Segment Start: DATA SECTION

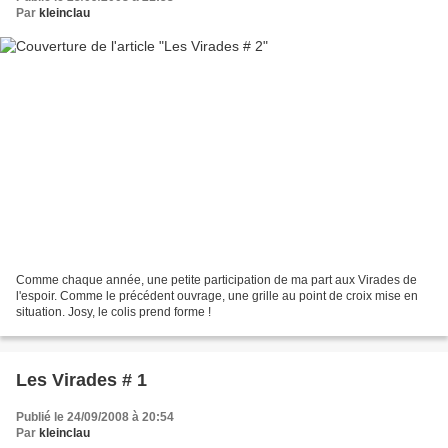
Par
kleinclau
Comme chaque année, une petite participation de ma part aux Virades de
l'espoir. Comme le précédent ouvrage, une grille au point de croix mise en
situation. Josy, le colis prend forme !
Les Virades # 1
Publié le 24/09/2008 à 20:54
Par
kleinclau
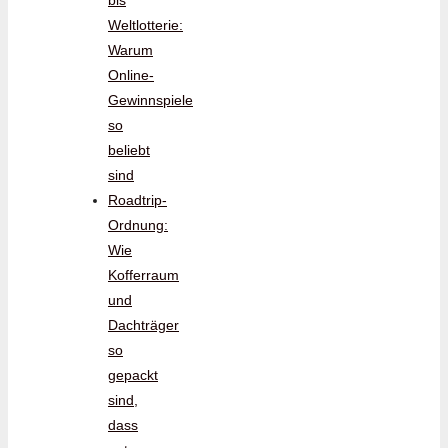
bis
Weltlotterie:
Warum
Online-
Gewinnspiele
so
beliebt
sind
Roadtrip-
Ordnung:
Wie
Kofferraum
und
Dachträger
so
gepackt
sind,
dass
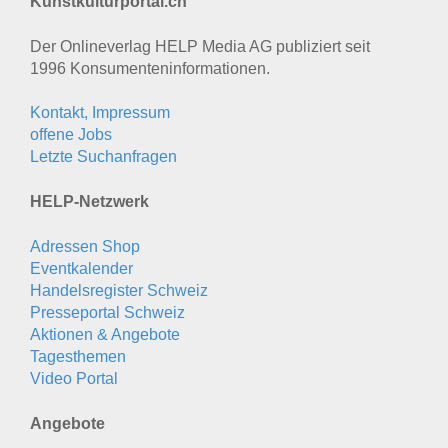
Kunstkulturportal.ch
Der Onlineverlag HELP Media AG publiziert seit
1996 Konsumenten­informationen.
Kontakt, Impressum
offene Jobs
Letzte Suchanfragen
HELP-Netzwerk
Adressen Shop
Eventkalender
Handelsregister Schweiz
Presseportal Schweiz
Aktionen & Angebote
Tagesthemen
Video Portal
Angebote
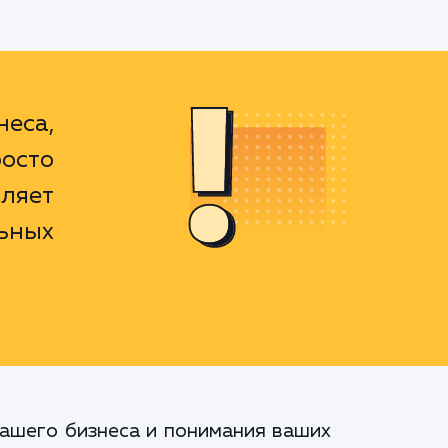
еса,
осто
вляет
ьных
вашего бизнеса и понимания ваших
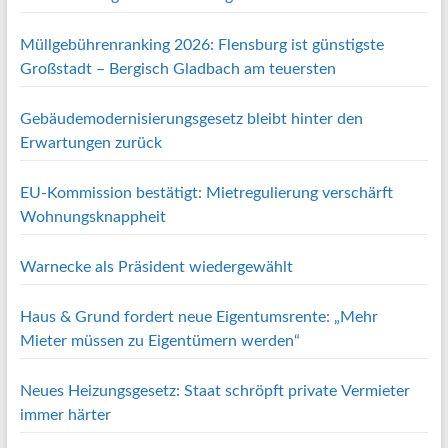
Müllgebührenranking 2026: Flensburg ist günstigste
Großstadt – Bergisch Gladbach am teuersten
Gebäudemodernisierungsgesetz bleibt hinter den
Erwartungen zurück
EU-Kommission bestätigt: Mietregulierung verschärft
Wohnungsknappheit
Warnecke als Präsident wiedergewählt
Haus & Grund fordert neue Eigentumsrente: „Mehr
Mieter müssen zu Eigentümern werden“
Neues Heizungsgesetz: Staat schröpft private Vermieter
immer härter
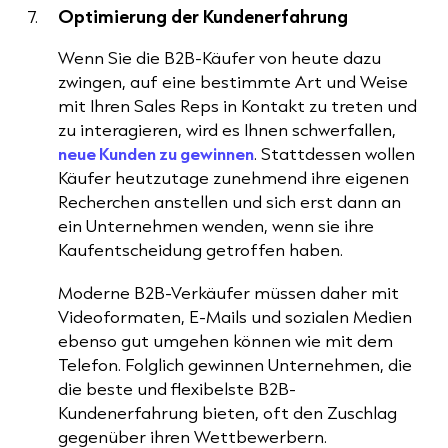
Optimierung der Kundenerfahrung
Wenn Sie die B2B-Käufer von heute dazu
zwingen, auf eine bestimmte Art und Weise
mit Ihren Sales Reps in Kontakt zu treten und
zu interagieren, wird es Ihnen schwerfallen,
neue Kunden zu gewinnen
. Stattdessen wollen
Käufer heutzutage zunehmend ihre eigenen
Recherchen anstellen und sich erst dann an
ein Unternehmen wenden, wenn sie ihre
Kaufentscheidung getroffen haben.
Moderne B2B-Verkäufer müssen daher mit
Videoformaten, E-Mails und sozialen Medien
ebenso gut umgehen können wie mit dem
Telefon. Folglich gewinnen Unternehmen, die
die beste und flexibelste B2B-
Kundenerfahrung bieten, oft den Zuschlag
gegenüber ihren Wettbewerbern.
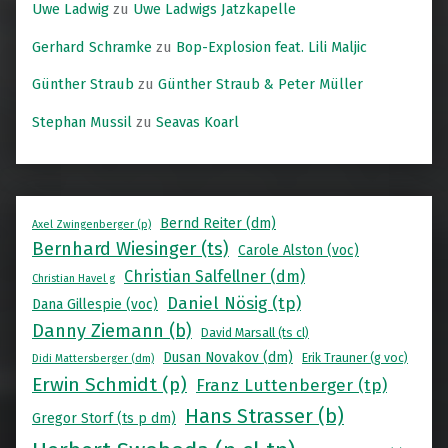
Uwe Ladwig
zu
Uwe Ladwigs Jatzkapelle
Gerhard Schramke
zu
Bop-Explosion feat. Lili Maljic
Günther Straub
zu
Günther Straub & Peter Müller
Stephan Mussil
zu
Seavas Koarl
Bernd Reiter (dm)
Axel Zwingenberger (p)
Bernhard Wiesinger (ts)
Carole Alston (voc)
Christian Salfellner (dm)
Christian Havel g
Daniel Nösig (tp)
Dana Gillespie (voc)
Danny Ziemann (b)
David Marsall (ts cl)
Dusan Novakov (dm)
Erik Trauner (g voc)
Didi Mattersberger (dm)
Erwin Schmidt (p)
Franz Luttenberger (tp)
Hans Strasser (b)
Gregor Storf (ts p dm)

Segment End: DATA SECTION

WHAT YOU SHOULD DO:
All of the lines above must be printed again exactly, and no picture may appear in the copy.

ANSWER SECTION:
Par
kleinclau
Comme chaque année, une petite participation de ma part aux Virades de
l'espoir. Comme le précédent ouvrage, une grille au point de croix mise en
situation. Josy, le colis prend forme !
Les Virades # 1
Publié le 24/09/2008 à 20:54
Par
kleinclau
bis
Weltlotterie:
Warum
Online-
Gewinnspiele
so
beliebt
sind
Roadtrip-
Ordnung:
Wie
Kofferraum
und
Dachträger
so
gepackt
sind,
dass
Kunstkulturportal.ch
Der Onlineverlag HELP Media AG publiziert seit
1996 Konsumenten­informationen.
Kontakt, Impressum
offene Jobs
Letzte Suchanfragen
HELP-Netzwerk
Adressen Shop
Eventkalender
Handelsregister Schweiz
Presseportal Schweiz
Aktionen & Angebote
Tagesthemen
Video Portal
Angebote
еса,
осто
вляет
ьных
вашего бизнеса и понимания ваших
Müllgebührenranking 2026: Flensburg ist günstigste
Großstadt – Bergisch Gladbach am teuersten
Gebäudemodernisierungsgesetz bleibt hinter den
Erwartungen zurück
EU-Kommission bestätigt: Mietregulierung verschärft
Wohnungsknappheit
Warnecke als Präsident wiedergewählt
Haus & Grund fordert neue Eigentumsrente: „Mehr
Mieter müssen zu Eigentümern werden“
Neues Heizungsgesetz: Staat schröpft private Vermieter
immer härter
Optimierung der Kundenerfahrung
Wenn Sie die B2B-Käufer von heute dazu
zwingen, auf eine bestimmte Art und Weise
mit Ihren Sales Reps in Kontakt zu treten und
zu interagieren, wird es Ihnen schwerfallen,
neue Kunden zu gewinnen
. Stattdessen wollen
Käufer heutzutage zunehmend ihre eigenen
Recherchen anstellen und sich erst dann an
ein Unternehmen wenden, wenn sie ihre
Kaufentscheidung getroffen haben.
Moderne B2B-Verkäufer müssen daher mit
Videoformaten, E-Mails und sozialen Medien
ebenso gut umgehen können wie mit dem
Telefon. Folglich gewinnen Unternehmen, die
die beste und flexibelste B2B-
Kundenerfahrung bieten, oft den Zuschlag
gegenüber ihren Wettbewerbern.
Uwe Ladwig
zu
Uwe Ladwigs Jatzkapelle
Gerhard Schramke
zu
Bop-Explosion feat. Lili Maljic
Günther Straub
zu
Günther Straub & Peter Müller
Stephan Mussil
zu
Seavas Koarl
Bernd Reiter (dm)
Axel Zwingenberger (p)
Bernhard Wiesinger (ts)
Carole Alston (voc)
Christian Salfellner (dm)
Christian Havel g
Daniel Nösig (tp)
Dana Gillespie (voc)
Danny Ziemann (b)
David Marsall (ts cl)
Dusan Novakov (dm)
Erik Trauner (g voc)
Didi Mattersberger (dm)
Erwin Schmidt (p)
Franz Luttenberger (tp)
Hans Strasser (b)
Gregor Storf (ts p dm)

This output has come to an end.